Anonymous brings up a good point - that quality of life is as important as quantity. And having to gulp pills, drink "nutrition" shakes, balance your essential oils, etc. from age fifty to whenever does not sound like a quality life.
On top of that, there is no reason to think that any of it works - no data so far.
In my family, my grandparents all lived past 90 years, with one grandmother living past 100. It wasn't diet: they all ate red meat like whenever they could, drank in moderation - except for coffee, which they were all most immoderate about - and got as little exercise as was compatible with making a living.
Even my alcoholic great uncle lived to 90.
There are certainly things that you can do to reduce your chance of dying "early", like watching your weight, getting some exercise and wearing your seatbelt. And there are even things you should do to prevent (or at least delay) the consequences of your choice of parents (have your blood pressure checked regularly, etc.).
However, the biggest impact on your lifespan (other than certain lifestyle choices) is the one thing you can't change - your genetics.
Prometheus
Saw that special on the first emperor of China.
"Mercury can help... a lot."
Of course, we know he was referring to Hg+, and not thimerasol, like Fore Sam is fond of confusing.
Whilst what you say about the infestation of quakery in "longevity science" is very true, the same could be said for medicine itself in the turn of the last century. Meanwhile, science continues to advance and illuminate the mysteries behind the mechanisms and evolutionary purpose of aging. We have more reason to be optimistic than ever before of imminent legitimate interventions that will seek to treat aging as a disease rather than an incurable inevitability. The signs have been there since the first cell cultures were able to be immortalised with very little intervention - sometimes spontaneously. There is a huge chasm, of course, between cell lines and highly complex multi-cellular organisms. The sobering question is, will we be one first generations to cross the bridge being presently built or will we be one of the last left behind?
The other "Prometheus"
from the Immortality Institute.
The "wall" you speak of, Prometheus, (also know as maximum life span) is pretty well established at roughly 120 years.

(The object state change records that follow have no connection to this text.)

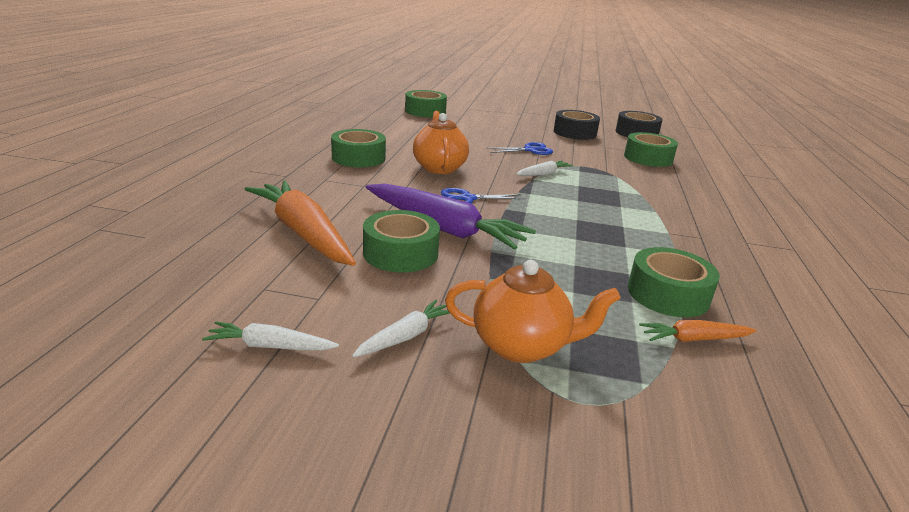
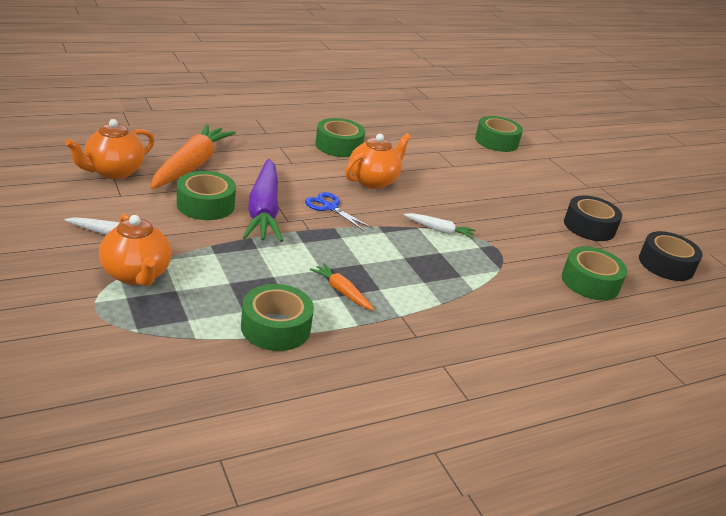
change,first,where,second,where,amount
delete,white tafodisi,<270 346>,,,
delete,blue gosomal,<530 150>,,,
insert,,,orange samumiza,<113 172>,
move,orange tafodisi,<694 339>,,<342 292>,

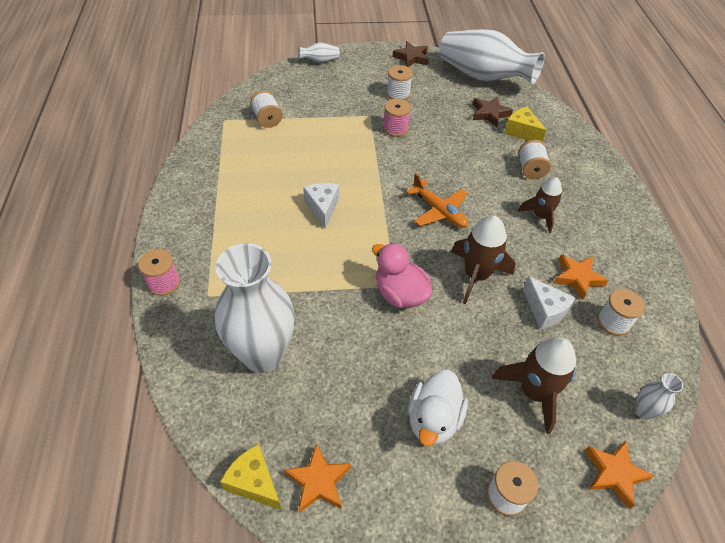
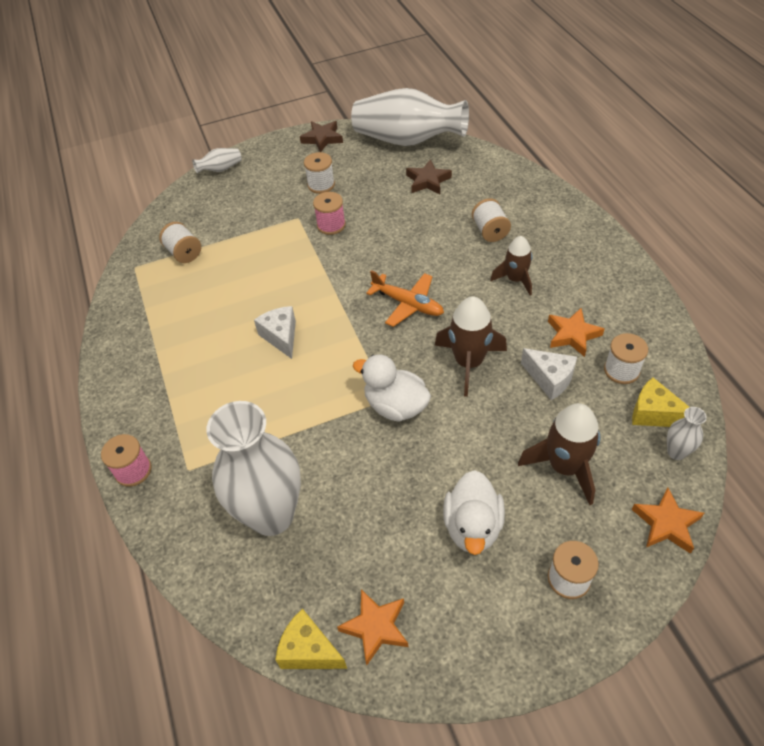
change,first,where,second,where,amount
move,yellow zupitenox,<521 132>,,<654 413>,
recolor,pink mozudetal,<400 294>,white mozudetal,<395 406>,

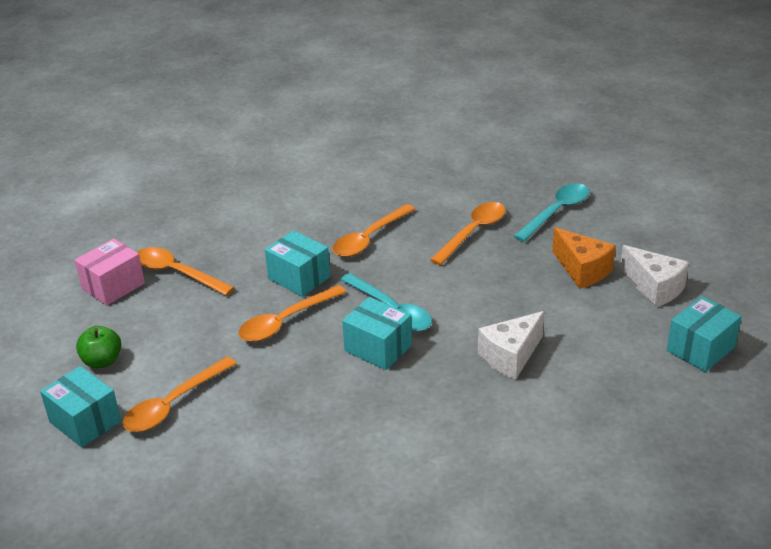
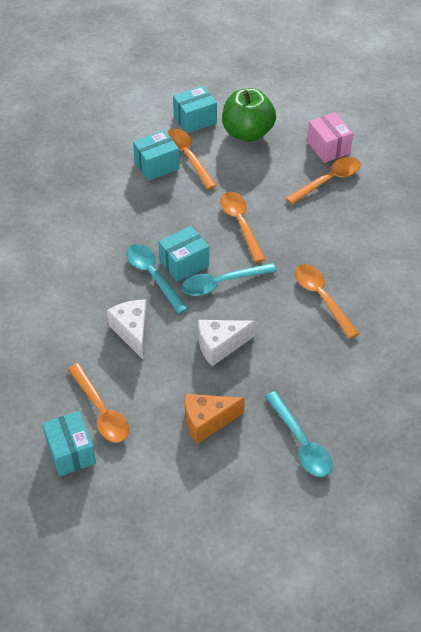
change,first,where,second,where,amount
insert,,,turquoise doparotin,<153 276>,
move,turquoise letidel,<299 278>,,<156 165>,
move,orange doparotin,<473 233>,,<101 411>,
move,white zupitenox,<654 288>,,<220 346>,
resize,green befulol,<102 361>,,<247 133>,x1.85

It's very true that there is little real science in this area of medicine. What progress has been made has basically been in the area of discovering how little we actually know. In other words, in the past we didn't know what we didn't know, whereas today we know more of what we don't know, but we still can't be sure how much more there is of stuff that we don't know we don't know... You get the idea.
A big part of the problem is that scientists are still not sure what aging actually is. Without knowing what it is, you can't design any metrics for it, so you can't know for sure whether or not a given treatment is having any effect on it! One possible way around this is massive-scale longitudinal studies of humans, but I'm sure you can already picture the logistical and ethical implications of such, and, anyway, none of us would be the beneficiaries of the results (assuming, optimistically, that anything fruitful came out of the results).
Bottom line: don't believe the hype.